L’idée du législateur était de permettre à un plus grand nombre de professionnels de santé cette possibilité de prescrire, charge à eux ensuite de se former. Nous sommes vraiment satisfaits de cette compétence, mais nous plaidons nous aussi pour la formation – soit un diplôme universitaire en tabacologie et addictologie, soit des formations sur le repérage précoce et les interventions brèves telles que celles dispensées par le RESPADD, l’Assistance publique-Hôpitaux de Paris (AP-HP) ou encore les MOOC de la Société francophone de tabacologie (SFT).

De notre côté, nous ne dispensons pas de formation car au sein de l’association, nous sommes tous bénévoles, et pour une question de temps, c’est difficile à mettre en œuvre. En revanche, nous participons tous les ans au congrès de la SFT, au cours duquel nous animons une session dédiée aux infirmiers.

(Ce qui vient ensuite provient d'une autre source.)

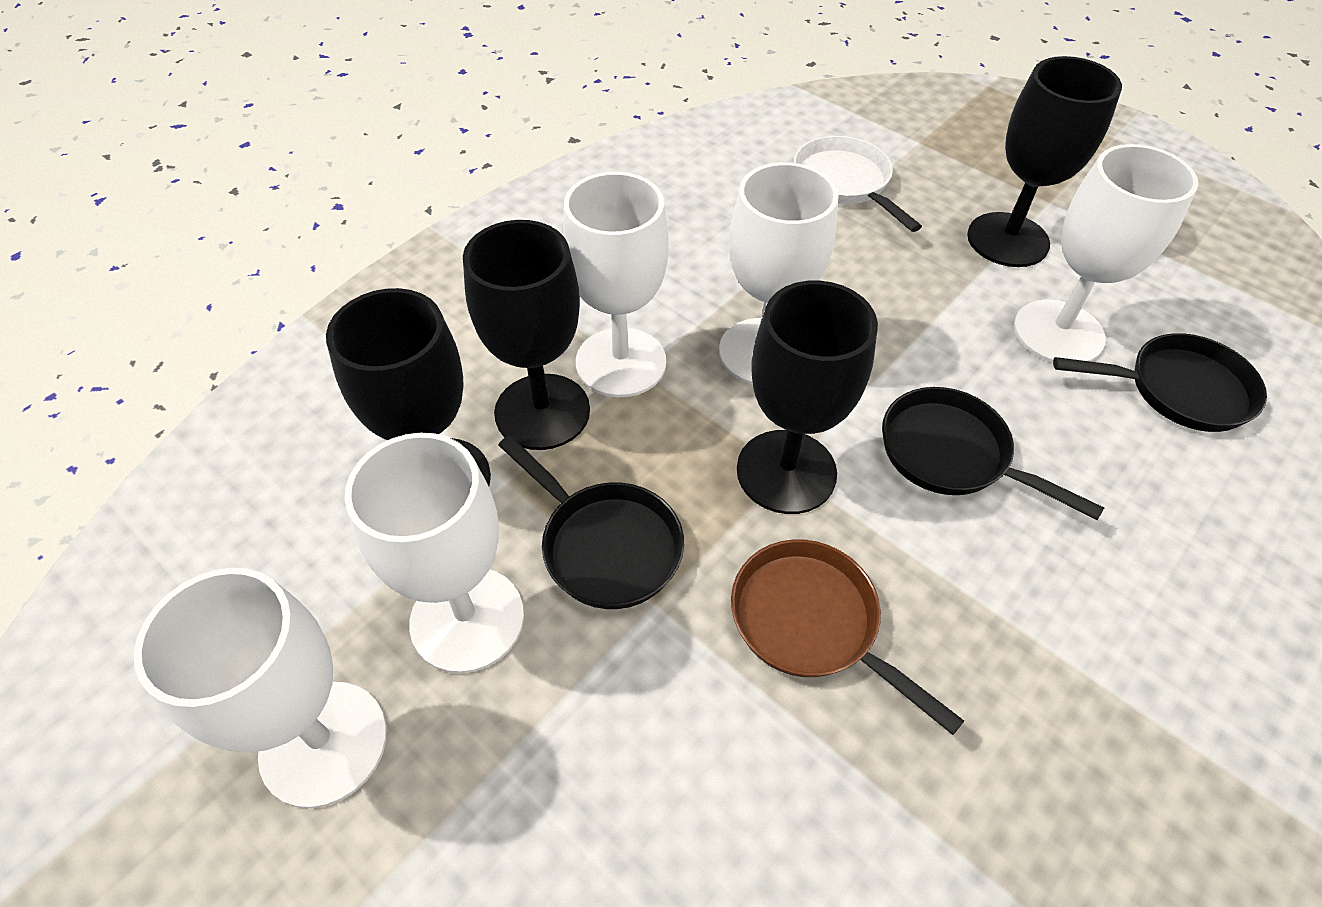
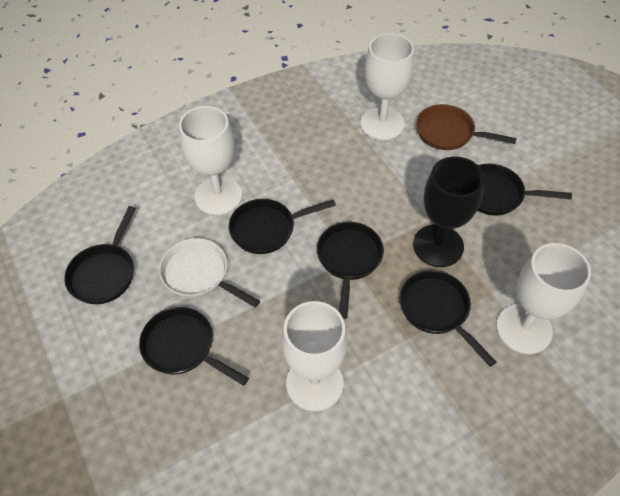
black goblet: 4 -> 1
black pan: 3 -> 6
white goblet: 5 -> 4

L’année dernière par exemple, nous sommes intervenus sur comment utiliser l’appel à projet pour implanter une prise en charge en tabacologie, l’infirmier libéral et la consultation de tabacologie ou encore la prescription infirmière de substituts nicotiniques. Le thème de la santé au travail sera abordé en 2021.

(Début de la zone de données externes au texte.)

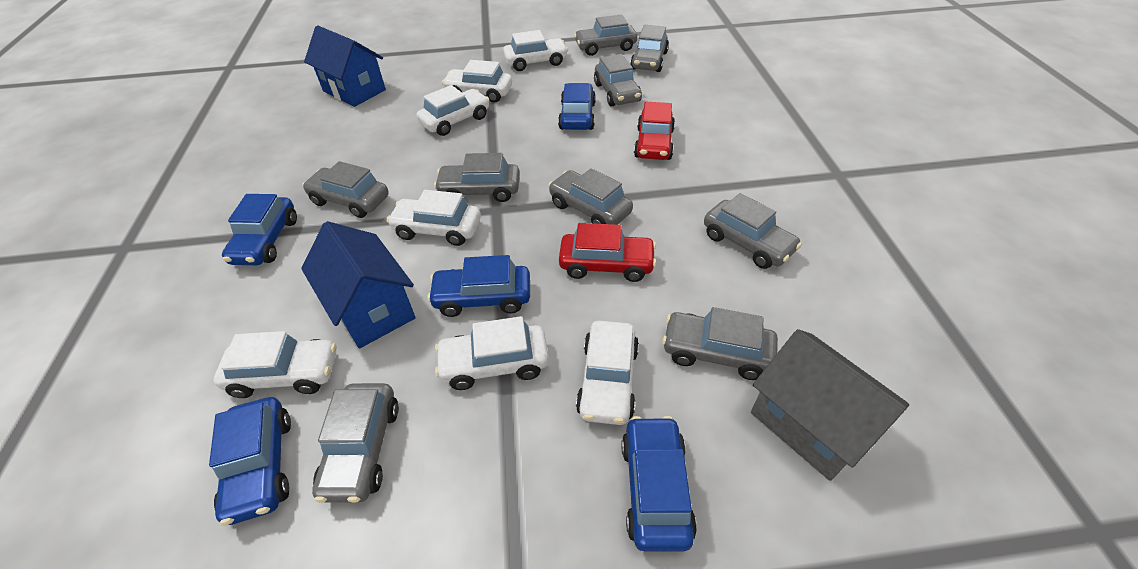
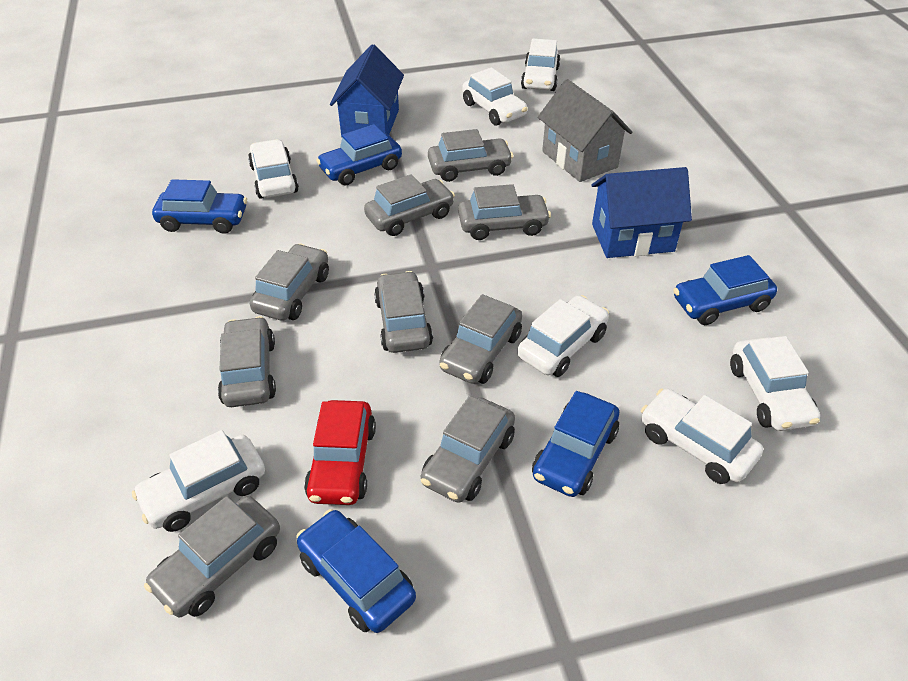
red car: 2 -> 1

Qu’en est-il pour les infirmiers libéraux ?

C’est compliqué pour eux de mettre en œuvre cette compétence, car il n’y a pas de cotation dédiée à la consultation infirmière en tabacologie dans la nomenclature générale des actes professionnels (NGAP). Il est donc difficile pour les Idels de se saisir de cette compétence, car certes, ils peuvent prescrire des substituts nicotiniques, mais si ils ne sont pas rémunérés pour mener une consultation associée, cela n’a pas de sens.

Certains sont parvenus, en lien avec leur Caisse primaire d’assurance maladie, à se faire rémunérer via la Démarche de soins infirmiers (DSI), mais celle-ci a vocation à disparaître au profit du Bilan de soins infirmiers (BSI).

Nous plaidons vraiment pour une rémunération dédiée car la prescription en tant qu’acte est une belle avancée, mais il manque la consultation infirmière associée, rémunérée.

En raison de la crise sanitaire, votre journée annuelle de rassemblement a été annulée. Sur quoi portera-t-elle l’année prochaine ?

Nous reprenons la thématique qui aurait dû être traitée cette année, à savoir la santé mentale et les interactions médicamenteuses avec le tabac.

Il s’agit d’une composante du sevrage qui est très importante à connaître. Lorsqu’on prescrit des substituts nicotiniques à des patients en psychiatrie, il faut tenir compte de leur traitement, et les adapter si nécessaire car certains d’entre eux sont sensibles à l’arrêt du tabac et deviennent plus efficaces.

C’est le cas aussi pour d’autres maladies chroniques notamment en diabétologie ou en pneumologie. Bien entendu, l’adaptation du traitement ne se fait pas dans l’immédiat, mais il faut l’anticiper, et donc également travailler en lien avec le médecin traitant.